DPP4 ist ein Enzym, das zu einem gro­ßen Teil in der Leber gebil­det wird und das wich­ti­ge Darm­hor­mo­ne des Zucker­stoff­wech­sels in ihrer Wir­kung hemmt. Eben­so haben Men­schen, die unter einer nicht-alko­ho­li­schen Fett­le­ber­er­kran­kung lei­den, erhöh­te DPP4-Spie­gel im Blut. Bis­lang war jedoch unklar, ob die erhöh­ten Enzym-Wer­te auf die Ver­fet­tung der Leber zurück­zu­füh­ren sind oder die­se erst aus­lö­sen.

Um eine Ant­wort auf die­se Fra­ge zu fin­den, ver­gli­chen die Wis­sen­schaft­ler um Schür­mann und Bau­mei­er zwei unter­schied­li­che Maus­grup­pen mit­ein­an­der. Wäh­rend die eine Maus­grup­pe auf­grund einer gene­ti­schen Ver­än­de­rung gene­rell ver­stärkt DPP4 in ihrer Leber bil­det, weist die Kon­troll­grup­pe nur gerin­ge Men­gen des Enzyms auf. Bei­de Grup­pen erhiel­ten für ca. ein hal­bes Jahr das­sel­be fett­rei­che Fut­ter. Die Tie­re, die ver­stärkt DPP4 in ihrer Leber pro­du­zier­ten, leg­ten im Ver­gleich zur Kon­troll­grup­pe etwa ein Drit­tel mehr an Kör­per­fett zu und wie­sen etwa dop­pelt so viel Leber­fett auf. Eben­so reagier­ten sie unemp­find­li­cher auf den Boten­stoff Insu­lin. Zusätz­li­che Unter­su­chun­gen an einer huma­nen Leber­zell­li­nie sowie an iso­lier­ten Leber­zel­len der Mäu­se zei­gen zudem, dass bereits nor­ma­le DPP4-Men­gen (500ng/ml) aus­rei­chen, um die Zel­len unab­hän­gig von ihrem Fett­ge­halt insu­lin­un­emp­find­li­cher zu machen. Dar­über hin­aus beob­ach­te­ten die Wis­sen­schaft­ler, dass bei Men­schen, die sowohl unter einer Insu­lin­re­sis­tenz als auch einer nicht-alko­ho­li­schen Fett­le­ber lei­den, im Ver­gleich zu Gesun­den die Men­ge an akti­vem DPP4 im Blut erhöht ist.
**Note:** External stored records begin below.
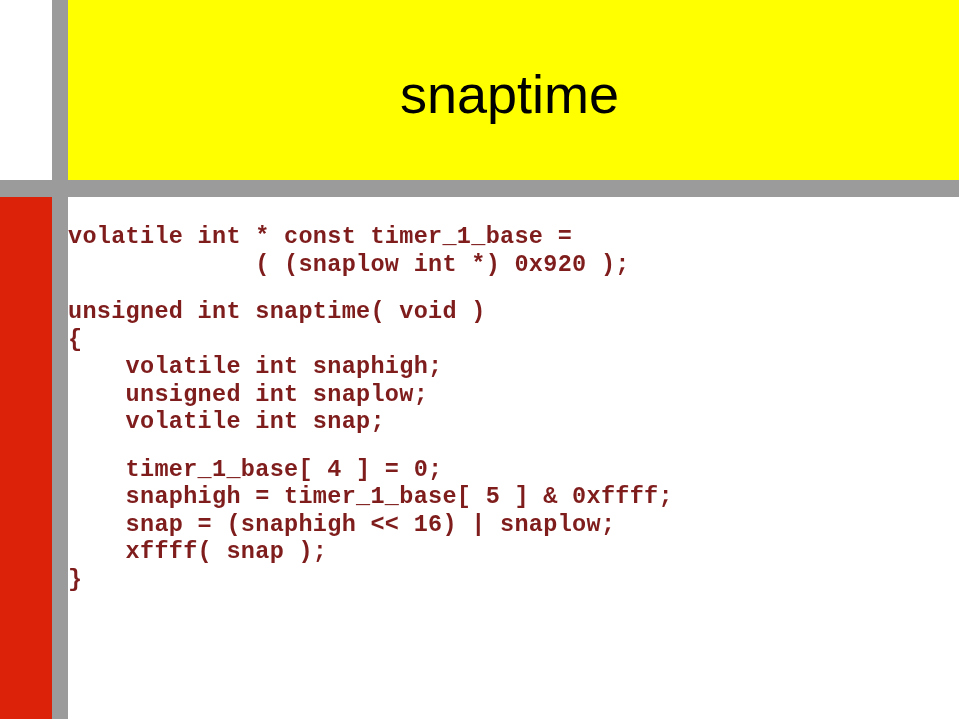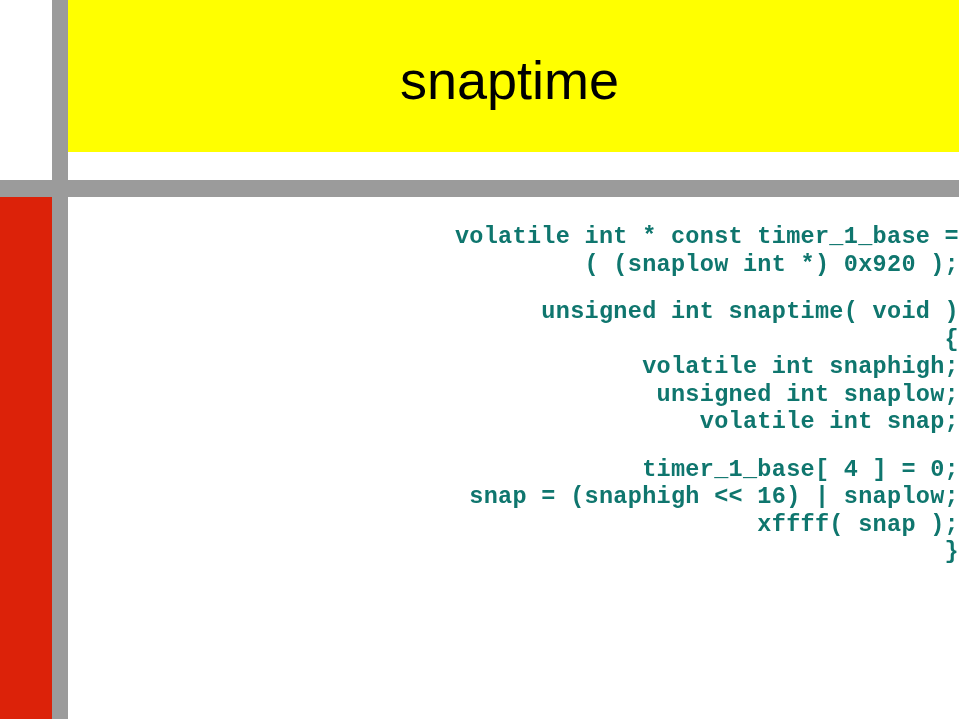"snaptime" .title-banner { height: 152px -> 180px }
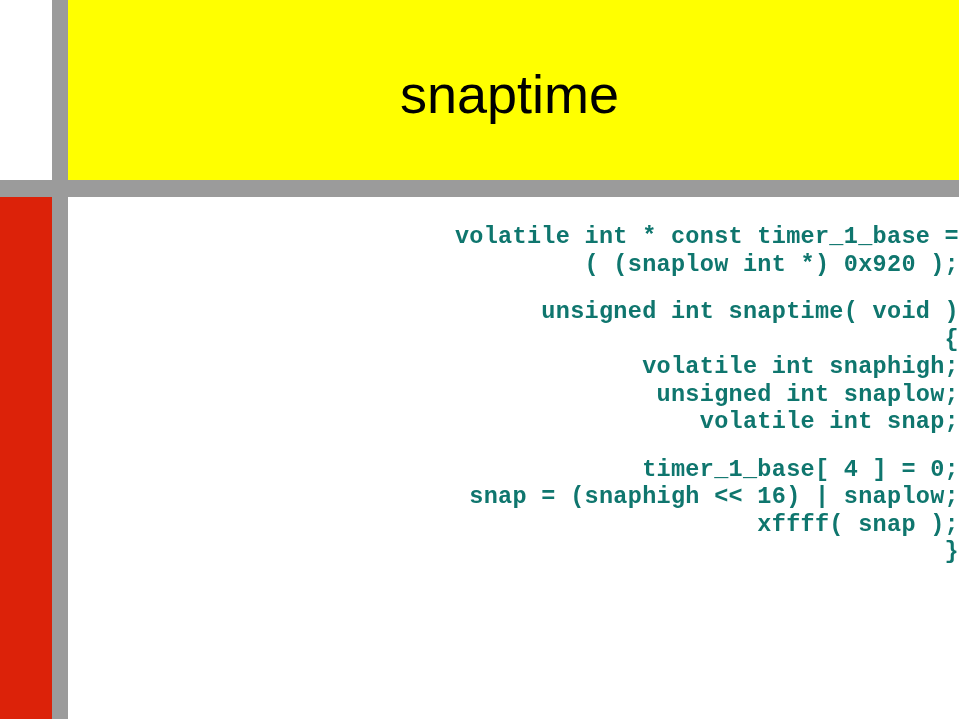"volatile int * const timer_1_base" .code-line { color: #0f766e -> #7f1d1d; text-align: right -> none }
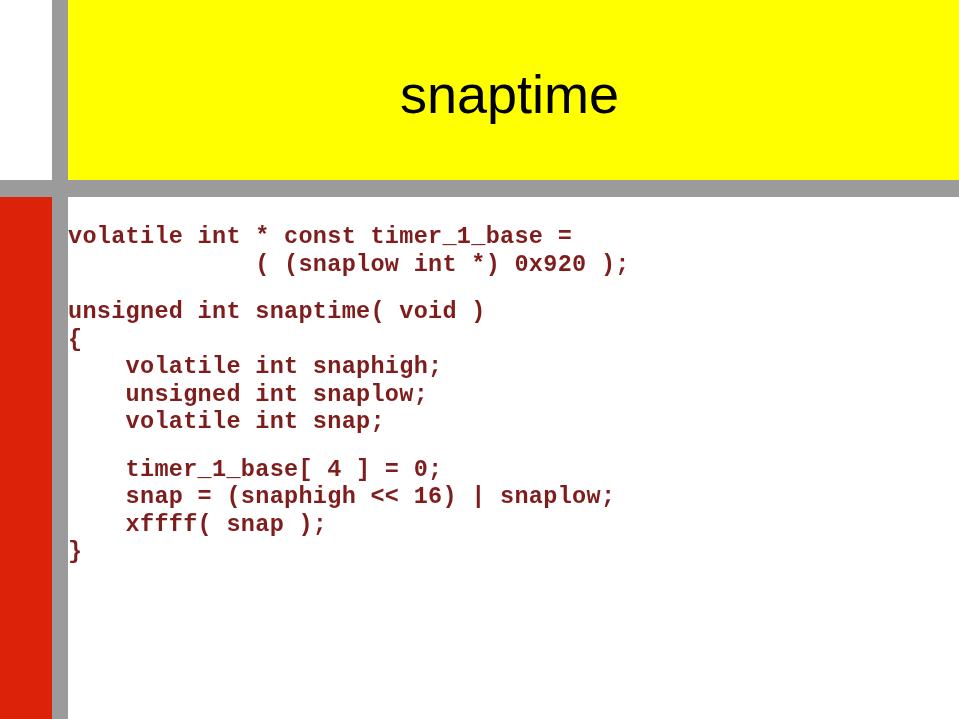"snaphigh = timer_1_base[ 5 ]" div.code-line { html: none -> <div> snaphigh = timer_1_base[ 5 ] &amp; 0xffff;</div> }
Bereits aus ande­ren Unter­su­chun­gen wis­sen wir, dass epi­ge­ne­ti­sche Ver­än­de­run­gen des DPP4-Gens, die zu einer erhöh­ten DPP4-Pro­duk­ti­on in der Leber füh­ren, schon bei jun­gen Mäu­sen den Leber­stoff­wech­sel nega­tiv beein­flus­sen. Noch weit bevor es zu einer Leber­ver­fet­tung kommt“, sagt Bau­mei­er. “Daher spricht vie­les dafür, in wei­ter­füh­ren­den Stu­di­en zu unter­su­chen, wie und zu wel­chem Zeit­punkt die in der Dia­be­testhe­ra­pie ein­ge­setz­ten DPP4-Inhi­bi­to­ren ver­wen­det wer­den kön­nen, um dem Ent­ste­hen einer nicht-alko­ho­li­schen Fett­le­ber vor­zu­beu­gen oder sie zu behan­deln“, so Schür­mann wei­ter, die am DIfE die Abtei­lung Expe­ri­men­tel­le Dia­be­to­lo­gie lei­tet.